Acquis par Rodin de l'antiquaire Joseph Altounian le 11 septembre 1912.

BOREUX 1913 : Hôtel Biron, 278, "Bas relief fragmentaire en calcaire, sur lequel est figuré jusqu’à mi-corps le roi Ramsès Ier tourné vers la droite. La figure, autrefois peinte en rose, a été en partie mutilée par les Coptes. Le roi étend le bras gauche, avec lequel il semble bien qu’il bandait l’arc, devant lui on voit la partie supérieure du traîneau, et, dans un encadrement carré, les cartouches [hiéroglyphes] précédés du nom d’Osiris khont-Amenti 60 x 58 ½. Estimé deux mille francs."

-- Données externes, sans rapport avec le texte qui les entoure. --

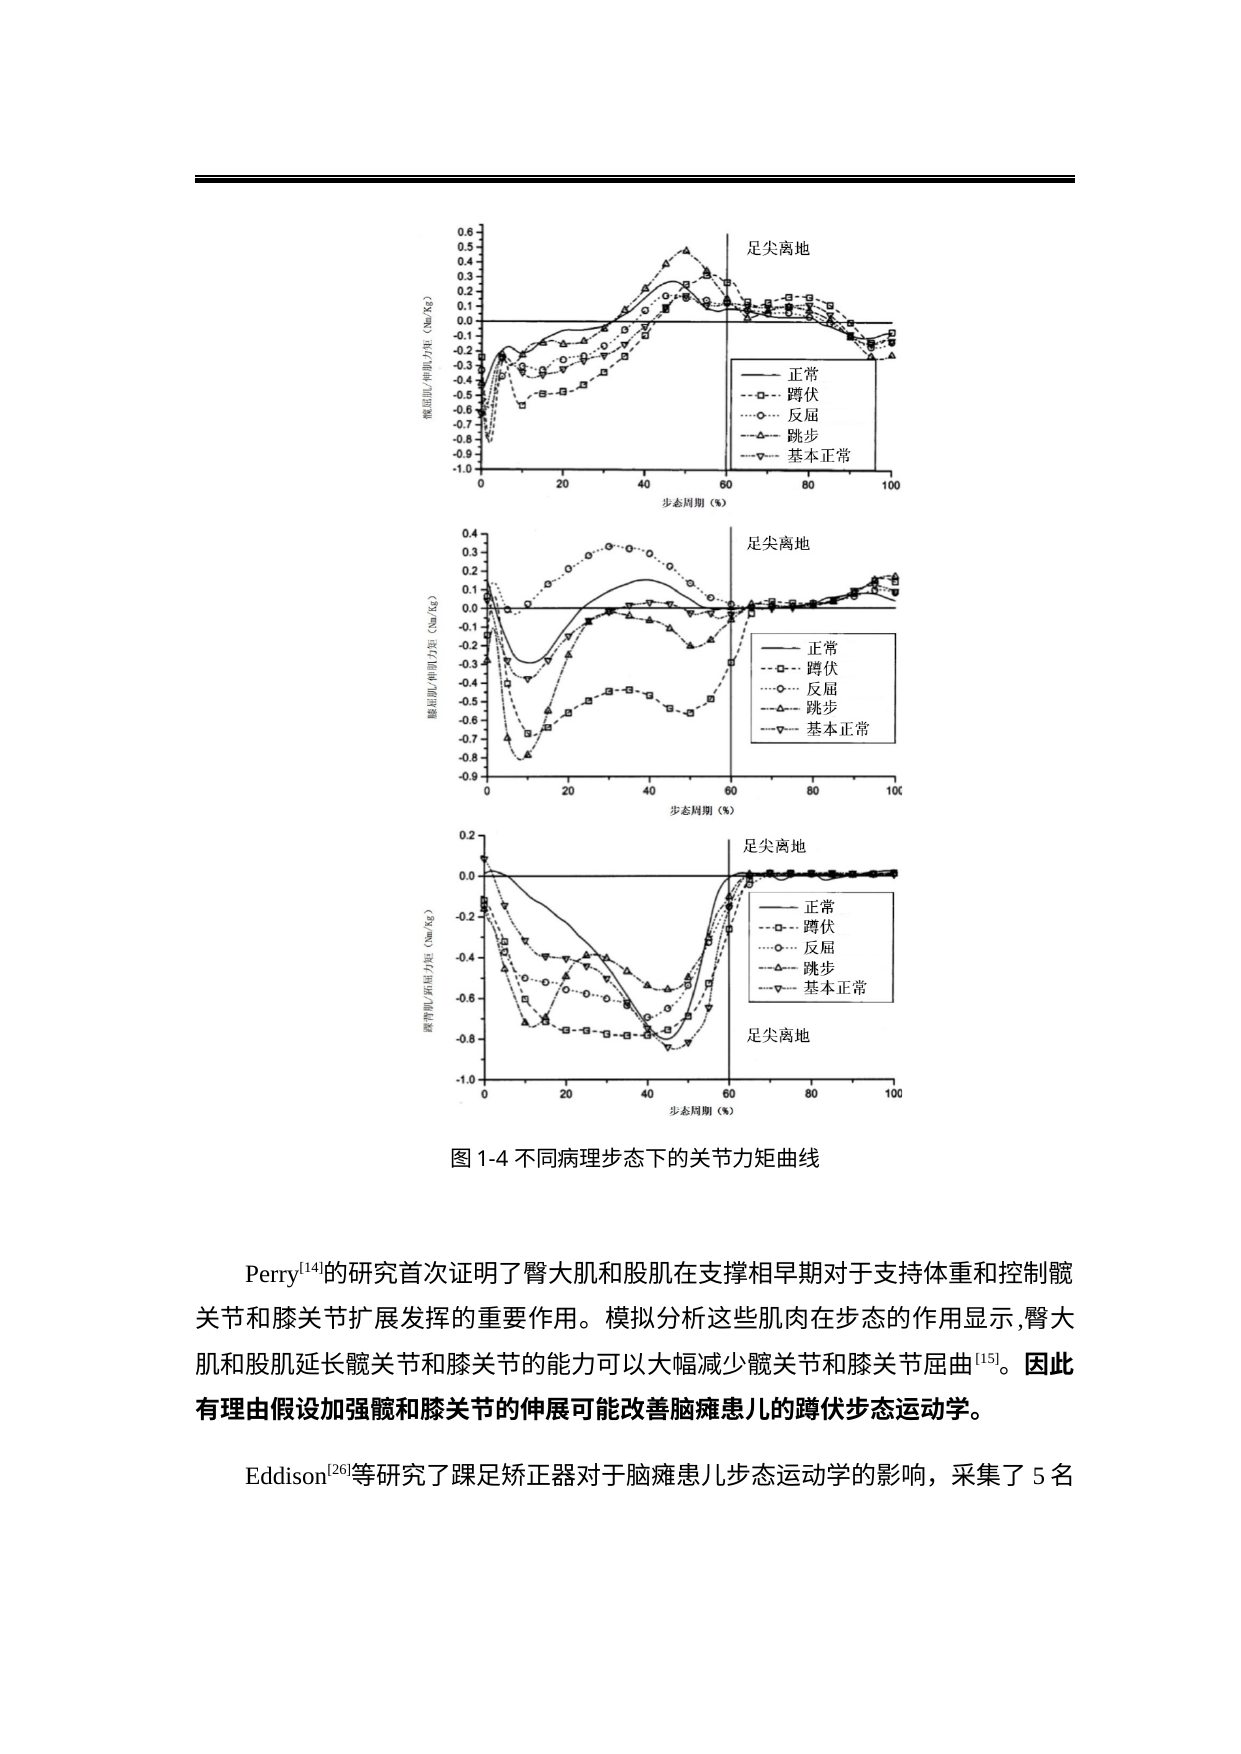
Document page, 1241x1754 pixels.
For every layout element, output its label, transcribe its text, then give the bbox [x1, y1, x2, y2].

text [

Donation Rodin à l'État français en 1916.

Historic comment

Ce bas-relief fut acheté auprès de l’antiquaire Joseph Altounian qui l’expédia dans un lot d’objets le 31 août 1912 et le décrivit ainsi :  « 1 relief en creux repres. Ramsès II en buste grand. Nature Abydos XVIIIe dyn. 250 » (ALT 147, archives musée Rodin).

 

L’antiquaire Joseph Altounian, écrivait à Rodin du Caire le 10 Août 1912 : « Cher Maître, J’ai l’honneur de vous faire savoir que je viens de rentrer aujourd’hui même au Caire après avoir accompli le voyage dans la Haute-Égypte dont voici les principales étapes. Éléphantine, Abydos, Phylae, Héracleopolis, Sakhara, Memphis, etc., ou j’ai séjourné pour recueillir pour votre collection des fragments de bas-reliefs, granit, calcaire, basalte, bref tout ce que j’ai jugé pouvant vous intéresser. Ce lot renferme 24 pièces des bas-reliefs et des reliefs en creux des grands et des petits, le tout appartenant aux différentes dynasties ayant régné dans les régions que j’ai traversées, plus 19 pièces de fragments en ronde bosse le tout présente la sculpture des meilleures dynasties. » J. Altounian était parti du Caire en juillet 1912, et l’on peut suivre son périple sur son agenda (archives Altunian) : Minieh, Mallawi, Assiout, Abou Tig, Assiout, Sohag, Achmim, Abou Tig, Baliana, Abydos, Baliana, Keneh, Kous, Louxor, Sohag, Achmim, Sohag, Mallawi, Le Caire, où il arriva le 7 août.

 

Le 28 Août 1912, Altounian écrit au sculpteur : « Cher Maître J’ai l’honneur de vous annoncer que je suis arrivée à Paris depuis quelques jours. Je me suis présenté 77 rue de Varenne mais on m’a dit que vous étiez absent ; jour cela. Je vous adresse la présente à votre adresse à Paris espérant qu’on vous la faira suivre. Donc je vous prie cher Maître de me dire le jour que vous rentrez à Paris afin que je vienne vous soumettre le bordereau avec la nomenclature des objets que je vous ai expédié du Caire.». Le 6 septembre, Altounian recevait de Rodin « la somme de frs 850 (huit cent cinquante francs) comme prêt pour m’aider à dégager les 6 caisses antiques de la Douane ; Monsieur Rodin n’est pas engagé à acheter ce lot d’antiquités s’ils ne lui plaisent pas. Il achètera que ce qu’il lui plaira.». Rodin choisit un grand nombre d’œuvres de ce lot dont le relief Co.5879 et versa à l’antiquaire 5000 francs le 11 septembre 1912.

 

Le relief fut exposé à l’hôtel Biron, parmi les chefs-d’œuvre de la collection égyptienne, là où Charles Boreux le décrivit à l’été 1913 dans l’inventaire qu’il fit en vue de la donation à l’État français

L’œuvre a retenu l’attention de Bernard V. Bothmer à la fin des années 1950 qui l’a photographié pour Jean Yoyotte (Corpus of Late Egyptian Sculpture, L-63-45 et L-63-51), photographie redessinée par Jean Sainte Fare Garnot et utilisée pour le catalogue de l’exposition Rodin collectionneur.